◆ **PROBLEM REQUIREMENTS**
Your job is to set down the stretch of entries that opens with the line containing "You could also" and closes with the line containing "1. For every". Keep both end lines, copy each exactly, and add nothing.
Segment Start: DATA FOR THIS TASK
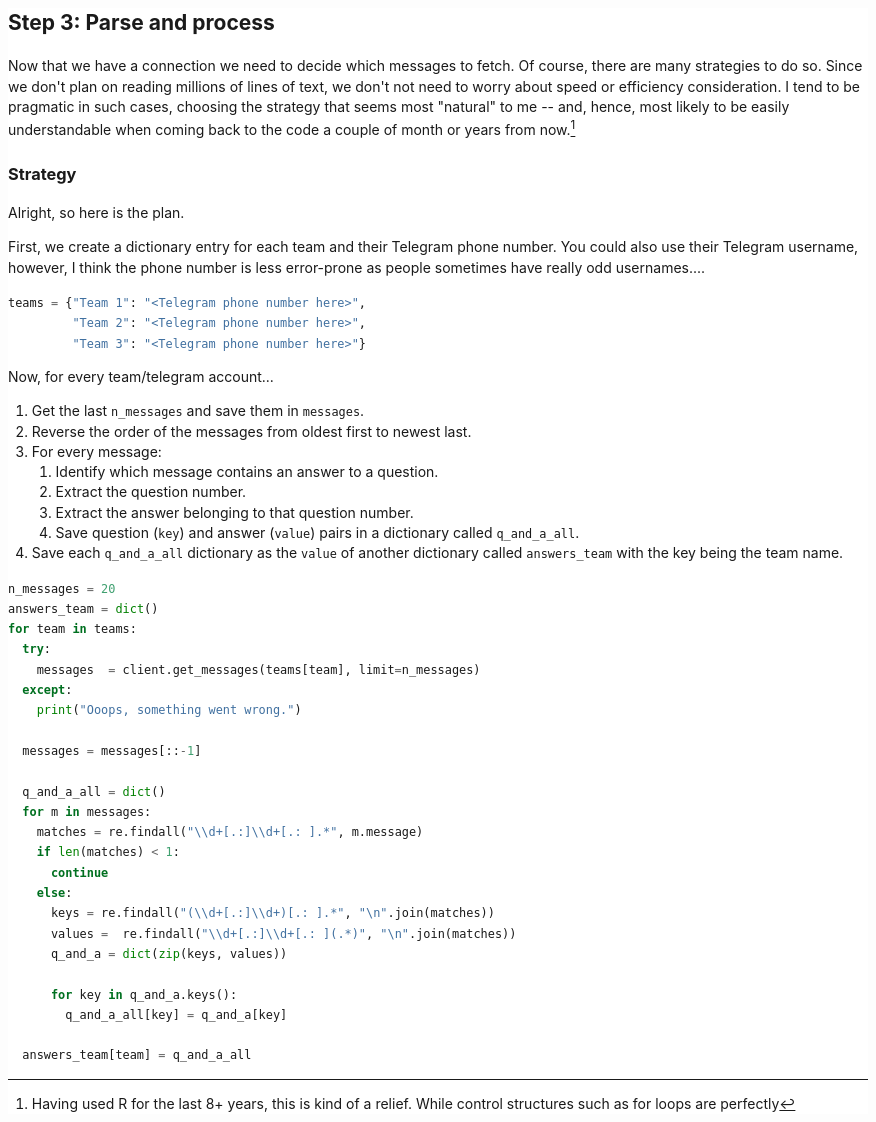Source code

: ## Step 3: Parse and process

Now that we have a connection we need to decide which messages to fetch. 
Of course, there are many strategies to do so. Since we don't plan on reading 
millions of lines of text, we don't not need to worry about speed or efficiency consideration. I tend to be pragmatic in such cases, choosing the strategy 
that seems most "natural" to me -- and, hence, most likely to be easily understandable when coming back to the code a couple of month or years from now.[^1] 

### Strategy
Alright, so here is the plan.

First, we create a dictionary entry for each team and their Telegram phone number.
You could also use their Telegram username, however, I think the phone number is
less error-prone as people sometimes have really odd usernames.... 


```python
teams = {"Team 1": "<Telegram phone number here>", 
         "Team 2": "<Telegram phone number here>", 
         "Team 3": "<Telegram phone number here>"}
```

Now, for every team/telegram account...

1. Get the last `n_messages` and save them in `messages`.
1. Reverse the order of the messages from oldest first to newest last.
1. For every message:
   1. Identify which message contains an answer to a question.
   1. Extract the question number.
   1. Extract the answer belonging to that question number.
   1. Save question (`key`) and answer (`value`) pairs in a dictionary called
      `q_and_a_all`.
1. Save each `q_and_a_all` dictionary as the `value` of another dictionary called `answers_team` with the key being the team name.


```python
n_messages = 20
answers_team = dict()
for team in teams:
  try:
    messages  = client.get_messages(teams[team], limit=n_messages)
  except:
    print("Ooops, something went wrong.")
  
  messages = messages[::-1]
  
  q_and_a_all = dict()
  for m in messages:
    matches = re.findall("\\d+[.:]\\d+[.: ].*", m.message)
    if len(matches) < 1:
      continue
    else:
      keys = re.findall("(\\d+[.:]\\d+)[.: ].*", "\n".join(matches))
      values =  re.findall("\\d+[.:]\\d+[.: ](.*)", "\n".join(matches))
      q_and_a = dict(zip(keys, values))
      
      for key in q_and_a.keys():
        q_and_a_all[key] = q_and_a[key]
  
  answers_team[team] = q_and_a_all
```


[^1]: Having used R for the last 8+ years, this is kind of a relief. While control structures such as for loops are perfectly 
[^2]: One could probably simplify this part by agreeing on some sequence that indicates the start of an answer plus the requirement to always use this sequence at the 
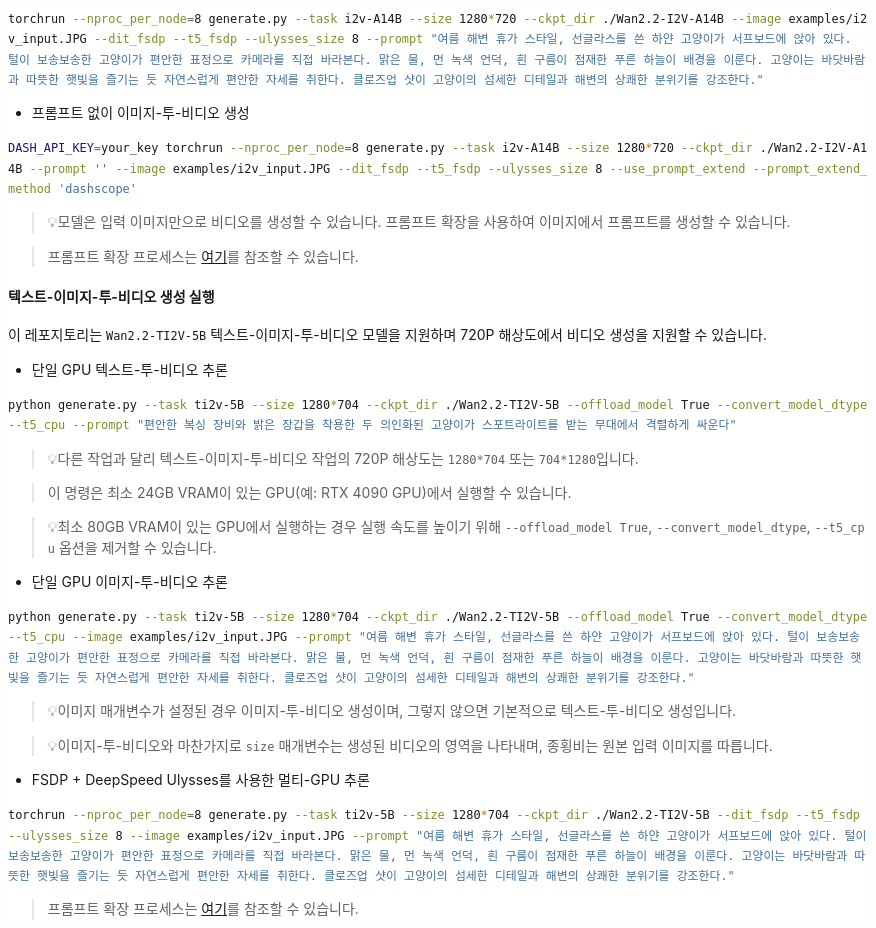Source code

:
```sh
torchrun --nproc_per_node=8 generate.py --task i2v-A14B --size 1280*720 --ckpt_dir ./Wan2.2-I2V-A14B --image examples/i2v_input.JPG --dit_fsdp --t5_fsdp --ulysses_size 8 --prompt "여름 해변 휴가 스타일, 선글라스를 쓴 하얀 고양이가 서프보드에 앉아 있다. 털이 보송보송한 고양이가 편안한 표정으로 카메라를 직접 바라본다. 맑은 물, 먼 녹색 언덕, 흰 구름이 점재한 푸른 하늘이 배경을 이룬다. 고양이는 바닷바람과 따뜻한 햇빛을 즐기는 듯 자연스럽게 편안한 자세를 취한다. 클로즈업 샷이 고양이의 섬세한 디테일과 해변의 상쾌한 분위기를 강조한다."
```

- 프롬프트 없이 이미지-투-비디오 생성

```sh
DASH_API_KEY=your_key torchrun --nproc_per_node=8 generate.py --task i2v-A14B --size 1280*720 --ckpt_dir ./Wan2.2-I2V-A14B --prompt '' --image examples/i2v_input.JPG --dit_fsdp --t5_fsdp --ulysses_size 8 --use_prompt_extend --prompt_extend_method 'dashscope'
```

> 💡모델은 입력 이미지만으로 비디오를 생성할 수 있습니다. 프롬프트 확장을 사용하여 이미지에서 프롬프트를 생성할 수 있습니다.

> 프롬프트 확장 프로세스는 [여기](#2-프롬프트-확장-사용)를 참조할 수 있습니다.

#### 텍스트-이미지-투-비디오 생성 실행

이 레포지토리는 `Wan2.2-TI2V-5B` 텍스트-이미지-투-비디오 모델을 지원하며 720P 해상도에서 비디오 생성을 지원할 수 있습니다.


- 단일 GPU 텍스트-투-비디오 추론
```sh
python generate.py --task ti2v-5B --size 1280*704 --ckpt_dir ./Wan2.2-TI2V-5B --offload_model True --convert_model_dtype --t5_cpu --prompt "편안한 복싱 장비와 밝은 장갑을 착용한 두 의인화된 고양이가 스포트라이트를 받는 무대에서 격렬하게 싸운다"
```

> 💡다른 작업과 달리 텍스트-이미지-투-비디오 작업의 720P 해상도는 `1280*704` 또는 `704*1280`입니다.

> 이 명령은 최소 24GB VRAM이 있는 GPU(예: RTX 4090 GPU)에서 실행할 수 있습니다.

> 💡최소 80GB VRAM이 있는 GPU에서 실행하는 경우 실행 속도를 높이기 위해 `--offload_model True`, `--convert_model_dtype`, `--t5_cpu` 옵션을 제거할 수 있습니다.


- 단일 GPU 이미지-투-비디오 추론
```sh
python generate.py --task ti2v-5B --size 1280*704 --ckpt_dir ./Wan2.2-TI2V-5B --offload_model True --convert_model_dtype --t5_cpu --image examples/i2v_input.JPG --prompt "여름 해변 휴가 스타일, 선글라스를 쓴 하얀 고양이가 서프보드에 앉아 있다. 털이 보송보송한 고양이가 편안한 표정으로 카메라를 직접 바라본다. 맑은 물, 먼 녹색 언덕, 흰 구름이 점재한 푸른 하늘이 배경을 이룬다. 고양이는 바닷바람과 따뜻한 햇빛을 즐기는 듯 자연스럽게 편안한 자세를 취한다. 클로즈업 샷이 고양이의 섬세한 디테일과 해변의 상쾌한 분위기를 강조한다."
```

> 💡이미지 매개변수가 설정된 경우 이미지-투-비디오 생성이며, 그렇지 않으면 기본적으로 텍스트-투-비디오 생성입니다.

> 💡이미지-투-비디오와 마찬가지로 `size` 매개변수는 생성된 비디오의 영역을 나타내며, 종횡비는 원본 입력 이미지를 따릅니다.


- FSDP + DeepSpeed Ulysses를 사용한 멀티-GPU 추론

```sh
torchrun --nproc_per_node=8 generate.py --task ti2v-5B --size 1280*704 --ckpt_dir ./Wan2.2-TI2V-5B --dit_fsdp --t5_fsdp --ulysses_size 8 --image examples/i2v_input.JPG --prompt "여름 해변 휴가 스타일, 선글라스를 쓴 하얀 고양이가 서프보드에 앉아 있다. 털이 보송보송한 고양이가 편안한 표정으로 카메라를 직접 바라본다. 맑은 물, 먼 녹색 언덕, 흰 구름이 점재한 푸른 하늘이 배경을 이룬다. 고양이는 바닷바람과 따뜻한 햇빛을 즐기는 듯 자연스럽게 편안한 자세를 취한다. 클로즈업 샷이 고양이의 섬세한 디테일과 해변의 상쾌한 분위기를 강조한다."
```

> 프롬프트 확장 프로세스는 [여기](#2-프롬프트-확장-사용)를 참조할 수 있습니다.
Segment End: DATA FOR THIS TASK
◆ **YOUR RESPONSE**
You could also use their Telegram username, however, I think the phone number is
less error-prone as people sometimes have really odd usernames.... 


```python
teams = {"Team 1": "<Telegram phone number here>", 
         "Team 2": "<Telegram phone number here>", 
         "Team 3": "<Telegram phone number here>"}
```

Now, for every team/telegram account...

1. Get the last `n_messages` and save them in `messages`.
1. Reverse the order of the messages from oldest first to newest last.
1. For every message:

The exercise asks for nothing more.